私たちは進路を決めなければいけない年齢、時期ではないのか、と。
 それでも、(まあよくも、奇数人数で仲間割れしないな)と呆れ、ため息や馬鹿にしたような笑いが漏れ出てしまう。
 心の中でクスっと笑ったのが相手方にバレたのか、三人組の一人、桜木朋美(さくらぎともみ)が、私の机の柱を軽く蹴った。

 私は、蹴られた衝撃で、全身に雷が走り、瞬間的に目を閉じて身震いした。

「あんたさ、いつになったら芝学辞めんの? ……目障りなんだけど」

 朋美が私のバッグの口を逆さまにして中身を全て落とした。そして、片足でぎしぎしと強く踏みつけている。ああ、もう汚れているからいいけれど……というか、お母さんもお父さんもこれを見て、何も気にかけてくれていないし、私って一体……。
 踏まれた教科書やノートが上履きの汚れでいっぱいになってしまったのを、私はぼうっと見つめていた。

(もう何度目だろう)

 いちいち数えなくなった。
 見つめた先にある、散乱したバッグの中身を慣れた手つきでバッグに戻している間に、三人ともどこかへ行ってしまった。そのうしろ姿が、どこか懐かしくて、羨ましくて、誰にも見つからないように、下唇を静かに噛んだ。

 幼稚園の頃から、お互いの家の向かい側という関係で仲良しだったはずの幼馴染、朋美。小さい頃から、全体的に鋭い雰囲気で他人をむやみに寄せ付けない。
 私は昔から、あの明るくて大人らしい凛とした茶髪のショートヘアーを羨ましく思っていた。
 小学生の頃はその風貌で、平穏を一番に望む他の女子たちから敬遠されていた。だから、ニ人で固まって、一緒に浮いていた。

 それで良かった。それだけで、良かったのに。

 そして、高校から関わるようになった、普段は軽々しい雰囲気を身にまとってチャラくさいのに、なぜか合唱のことになると真面目になる河原陸(かわら りく)と、ふにゃっとした顔でよく笑う犬っぽく、アッシュブラウンに勝手に染めて怒られたまま直していないマッシュショートヘアーの井原那月(いはらなつき)
 二人はいつも、金魚のフンのように朋美の後ろにくっついている。
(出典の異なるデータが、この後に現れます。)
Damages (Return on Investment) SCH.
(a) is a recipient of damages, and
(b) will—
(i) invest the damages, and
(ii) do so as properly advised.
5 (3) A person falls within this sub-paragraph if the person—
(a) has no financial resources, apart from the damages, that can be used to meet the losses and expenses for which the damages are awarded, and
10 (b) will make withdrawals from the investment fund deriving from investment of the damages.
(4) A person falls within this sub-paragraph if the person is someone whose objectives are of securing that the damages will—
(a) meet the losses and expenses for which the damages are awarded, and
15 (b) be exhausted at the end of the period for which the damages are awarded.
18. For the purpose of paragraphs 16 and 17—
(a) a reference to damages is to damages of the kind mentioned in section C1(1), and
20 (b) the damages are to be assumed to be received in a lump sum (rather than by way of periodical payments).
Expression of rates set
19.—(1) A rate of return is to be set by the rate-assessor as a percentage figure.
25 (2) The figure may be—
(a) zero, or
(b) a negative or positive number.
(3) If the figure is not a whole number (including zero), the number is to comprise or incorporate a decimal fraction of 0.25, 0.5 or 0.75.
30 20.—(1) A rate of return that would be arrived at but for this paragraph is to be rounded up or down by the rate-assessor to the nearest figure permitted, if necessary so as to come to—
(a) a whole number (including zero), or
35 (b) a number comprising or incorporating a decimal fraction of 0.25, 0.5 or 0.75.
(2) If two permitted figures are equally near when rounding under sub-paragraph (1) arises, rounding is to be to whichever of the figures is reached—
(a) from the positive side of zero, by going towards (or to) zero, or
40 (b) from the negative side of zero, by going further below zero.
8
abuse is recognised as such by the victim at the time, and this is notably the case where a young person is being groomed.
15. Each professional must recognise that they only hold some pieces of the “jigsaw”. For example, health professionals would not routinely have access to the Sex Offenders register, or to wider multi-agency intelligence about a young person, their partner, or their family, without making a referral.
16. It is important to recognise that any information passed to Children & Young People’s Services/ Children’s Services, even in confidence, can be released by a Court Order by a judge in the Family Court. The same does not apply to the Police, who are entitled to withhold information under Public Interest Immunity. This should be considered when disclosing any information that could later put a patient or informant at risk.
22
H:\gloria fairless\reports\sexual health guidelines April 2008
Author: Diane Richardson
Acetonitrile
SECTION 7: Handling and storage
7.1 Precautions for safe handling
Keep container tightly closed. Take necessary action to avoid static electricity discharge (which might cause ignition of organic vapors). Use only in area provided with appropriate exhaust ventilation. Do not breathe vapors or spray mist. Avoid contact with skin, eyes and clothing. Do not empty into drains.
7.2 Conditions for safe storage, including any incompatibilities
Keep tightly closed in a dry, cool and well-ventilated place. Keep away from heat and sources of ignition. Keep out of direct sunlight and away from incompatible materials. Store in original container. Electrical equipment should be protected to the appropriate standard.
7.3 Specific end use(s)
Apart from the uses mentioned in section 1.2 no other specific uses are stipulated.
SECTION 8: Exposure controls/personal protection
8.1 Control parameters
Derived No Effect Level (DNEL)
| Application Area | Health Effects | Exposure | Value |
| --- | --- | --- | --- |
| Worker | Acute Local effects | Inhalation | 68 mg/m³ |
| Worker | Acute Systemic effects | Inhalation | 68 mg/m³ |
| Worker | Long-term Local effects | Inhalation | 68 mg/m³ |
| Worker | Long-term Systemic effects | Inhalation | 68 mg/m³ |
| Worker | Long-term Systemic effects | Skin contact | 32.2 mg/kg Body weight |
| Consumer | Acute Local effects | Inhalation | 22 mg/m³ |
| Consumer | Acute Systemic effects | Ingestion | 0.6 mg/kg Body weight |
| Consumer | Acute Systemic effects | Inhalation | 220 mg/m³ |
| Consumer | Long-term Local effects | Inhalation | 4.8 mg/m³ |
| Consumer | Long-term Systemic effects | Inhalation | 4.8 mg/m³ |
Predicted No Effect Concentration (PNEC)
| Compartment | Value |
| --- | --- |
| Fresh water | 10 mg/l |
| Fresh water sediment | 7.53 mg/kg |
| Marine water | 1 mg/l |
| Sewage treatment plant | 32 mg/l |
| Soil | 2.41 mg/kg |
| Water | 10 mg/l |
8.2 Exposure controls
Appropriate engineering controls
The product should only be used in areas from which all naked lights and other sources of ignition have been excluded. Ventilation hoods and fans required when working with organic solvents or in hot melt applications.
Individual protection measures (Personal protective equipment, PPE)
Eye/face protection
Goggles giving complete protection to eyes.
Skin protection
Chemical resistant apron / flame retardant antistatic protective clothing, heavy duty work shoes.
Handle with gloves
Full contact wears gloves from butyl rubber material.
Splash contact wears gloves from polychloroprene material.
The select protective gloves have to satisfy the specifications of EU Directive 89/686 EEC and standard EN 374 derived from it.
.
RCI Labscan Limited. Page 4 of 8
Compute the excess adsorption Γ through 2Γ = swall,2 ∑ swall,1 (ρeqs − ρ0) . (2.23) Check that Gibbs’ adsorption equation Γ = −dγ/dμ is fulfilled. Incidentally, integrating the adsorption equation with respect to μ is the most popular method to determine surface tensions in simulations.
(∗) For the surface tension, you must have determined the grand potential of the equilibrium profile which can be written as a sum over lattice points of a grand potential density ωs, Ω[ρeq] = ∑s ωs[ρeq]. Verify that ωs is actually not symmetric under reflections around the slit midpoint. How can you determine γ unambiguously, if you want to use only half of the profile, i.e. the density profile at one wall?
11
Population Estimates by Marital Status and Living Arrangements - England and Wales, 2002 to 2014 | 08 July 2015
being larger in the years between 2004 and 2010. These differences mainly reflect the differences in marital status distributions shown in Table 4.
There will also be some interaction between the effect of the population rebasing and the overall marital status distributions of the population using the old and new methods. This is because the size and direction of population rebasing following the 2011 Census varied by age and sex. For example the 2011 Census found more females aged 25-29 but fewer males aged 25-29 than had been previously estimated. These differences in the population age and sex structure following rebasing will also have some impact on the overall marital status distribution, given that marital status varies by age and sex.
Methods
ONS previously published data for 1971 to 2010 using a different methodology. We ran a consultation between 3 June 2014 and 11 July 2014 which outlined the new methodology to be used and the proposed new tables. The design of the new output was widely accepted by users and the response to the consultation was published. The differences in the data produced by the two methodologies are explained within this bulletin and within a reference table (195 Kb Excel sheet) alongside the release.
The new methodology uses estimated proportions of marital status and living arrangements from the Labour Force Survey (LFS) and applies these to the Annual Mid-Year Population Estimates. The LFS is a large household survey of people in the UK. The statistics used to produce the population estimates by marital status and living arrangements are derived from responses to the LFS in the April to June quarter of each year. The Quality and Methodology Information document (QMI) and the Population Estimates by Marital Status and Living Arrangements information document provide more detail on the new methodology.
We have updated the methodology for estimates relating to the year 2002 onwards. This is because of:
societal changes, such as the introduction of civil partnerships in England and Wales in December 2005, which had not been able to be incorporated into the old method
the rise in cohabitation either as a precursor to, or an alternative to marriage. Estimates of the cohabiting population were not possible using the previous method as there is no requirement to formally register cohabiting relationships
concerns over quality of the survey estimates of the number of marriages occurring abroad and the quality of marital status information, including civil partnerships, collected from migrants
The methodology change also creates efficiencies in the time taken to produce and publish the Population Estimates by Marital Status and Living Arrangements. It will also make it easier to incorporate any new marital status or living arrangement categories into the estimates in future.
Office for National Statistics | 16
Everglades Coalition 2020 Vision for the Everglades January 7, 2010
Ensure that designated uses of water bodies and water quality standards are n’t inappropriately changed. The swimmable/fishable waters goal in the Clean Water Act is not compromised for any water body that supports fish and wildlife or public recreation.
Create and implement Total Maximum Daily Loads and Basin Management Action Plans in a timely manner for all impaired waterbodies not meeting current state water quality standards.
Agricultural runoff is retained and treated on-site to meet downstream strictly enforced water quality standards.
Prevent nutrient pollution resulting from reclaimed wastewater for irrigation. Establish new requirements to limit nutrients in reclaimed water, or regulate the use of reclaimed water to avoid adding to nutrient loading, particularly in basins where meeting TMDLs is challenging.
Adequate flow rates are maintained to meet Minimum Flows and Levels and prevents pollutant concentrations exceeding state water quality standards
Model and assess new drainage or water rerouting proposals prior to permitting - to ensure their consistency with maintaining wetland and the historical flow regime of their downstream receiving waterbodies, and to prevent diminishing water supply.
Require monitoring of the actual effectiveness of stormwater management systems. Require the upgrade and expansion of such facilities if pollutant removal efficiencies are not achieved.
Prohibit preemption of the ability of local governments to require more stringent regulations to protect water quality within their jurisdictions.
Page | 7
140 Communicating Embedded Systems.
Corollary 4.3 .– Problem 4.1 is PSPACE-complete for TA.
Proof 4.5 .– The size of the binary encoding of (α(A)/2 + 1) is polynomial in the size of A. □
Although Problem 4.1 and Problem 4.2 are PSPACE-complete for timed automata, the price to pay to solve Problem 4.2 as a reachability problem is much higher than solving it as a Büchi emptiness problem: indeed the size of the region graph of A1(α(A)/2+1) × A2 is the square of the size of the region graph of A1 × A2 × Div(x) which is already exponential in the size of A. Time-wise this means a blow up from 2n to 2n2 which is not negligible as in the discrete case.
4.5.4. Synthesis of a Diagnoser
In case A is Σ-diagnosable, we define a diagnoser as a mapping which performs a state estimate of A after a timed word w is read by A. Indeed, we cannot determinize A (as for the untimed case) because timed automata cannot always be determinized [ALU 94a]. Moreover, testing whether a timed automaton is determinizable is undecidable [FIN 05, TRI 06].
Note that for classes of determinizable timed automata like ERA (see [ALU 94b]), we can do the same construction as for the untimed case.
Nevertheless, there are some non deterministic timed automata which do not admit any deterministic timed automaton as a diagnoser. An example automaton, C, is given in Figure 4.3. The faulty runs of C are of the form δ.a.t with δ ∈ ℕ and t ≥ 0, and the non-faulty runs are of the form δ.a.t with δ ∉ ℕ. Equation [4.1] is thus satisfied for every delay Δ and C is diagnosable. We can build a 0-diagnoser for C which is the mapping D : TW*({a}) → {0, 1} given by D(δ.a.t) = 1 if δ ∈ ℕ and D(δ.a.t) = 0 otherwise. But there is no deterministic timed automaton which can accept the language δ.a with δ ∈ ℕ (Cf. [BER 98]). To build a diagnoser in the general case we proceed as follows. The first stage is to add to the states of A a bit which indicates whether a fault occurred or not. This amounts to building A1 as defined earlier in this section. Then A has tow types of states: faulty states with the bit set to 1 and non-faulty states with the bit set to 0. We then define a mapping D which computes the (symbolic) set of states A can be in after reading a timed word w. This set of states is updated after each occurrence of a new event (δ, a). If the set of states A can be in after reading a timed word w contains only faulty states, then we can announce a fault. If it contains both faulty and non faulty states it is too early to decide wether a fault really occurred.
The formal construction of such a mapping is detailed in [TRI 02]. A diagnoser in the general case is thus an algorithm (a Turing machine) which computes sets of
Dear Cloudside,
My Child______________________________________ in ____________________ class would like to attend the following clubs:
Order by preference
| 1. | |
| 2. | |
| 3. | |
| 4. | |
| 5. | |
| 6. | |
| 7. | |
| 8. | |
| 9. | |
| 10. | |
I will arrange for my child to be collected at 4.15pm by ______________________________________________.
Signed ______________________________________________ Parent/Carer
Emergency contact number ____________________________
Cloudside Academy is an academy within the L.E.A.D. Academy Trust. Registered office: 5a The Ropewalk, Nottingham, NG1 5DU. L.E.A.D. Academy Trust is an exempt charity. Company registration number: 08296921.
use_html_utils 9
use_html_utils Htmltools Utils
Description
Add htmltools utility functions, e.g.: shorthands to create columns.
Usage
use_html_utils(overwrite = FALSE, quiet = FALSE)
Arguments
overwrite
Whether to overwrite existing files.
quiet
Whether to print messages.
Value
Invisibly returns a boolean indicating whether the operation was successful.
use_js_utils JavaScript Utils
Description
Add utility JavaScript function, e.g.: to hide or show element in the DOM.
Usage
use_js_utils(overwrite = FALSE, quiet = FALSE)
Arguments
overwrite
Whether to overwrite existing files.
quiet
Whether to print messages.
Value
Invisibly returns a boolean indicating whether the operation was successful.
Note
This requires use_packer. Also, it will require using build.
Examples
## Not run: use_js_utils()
スクールカーストでいう一軍である朋美のステータスだけを、自身の唯一の心の拠り所にしているような、残念な奴ら。心底、くだらなすぎて。

 私とこの三人は、中学時代の実績を買われ、高校入学時から芝学の有力合唱部員として「エース組」と呼ばれていた。
 今は――あの三人だけが、エース組。

 ≪芝学(しばがく)≫の愛称で親しまれているこの高校は、他校・地域住民たちから、別名「音楽の芝学」と呼ばれている。毎年のように吹奏楽や合唱、箏曲(そうきょく)といった音楽系部活が、全国大会に勝ち進むほどの強豪校だから。
 かつてはその三部とも、学校の「強化指定部」だった。
 でも、高校一年の冬、私が事故に遭った日。
 合唱部が大会を棄権したのをきっかけに、合唱部のみ、その名を外された。

 朋美や陸、那月の三人以外は、棄権に賛成したらしい。三人だけは――違った。
 自身の成績と将来の進路を考えて、強化指定部の有力部員「エース組」としての実績を重視していた。だから、大会を棄権するきっかけになった私を憎んでいるのか、無視し始めるようになった。
 朋美に「あんたがいなければ、芝学は全国まで行けたはずなのに!」と泣き叫ばれた日を境に、私と朋美の関係性は音を立てる間もなく、すぐに壊れた。
 それからだった、この悪夢が始まったのは。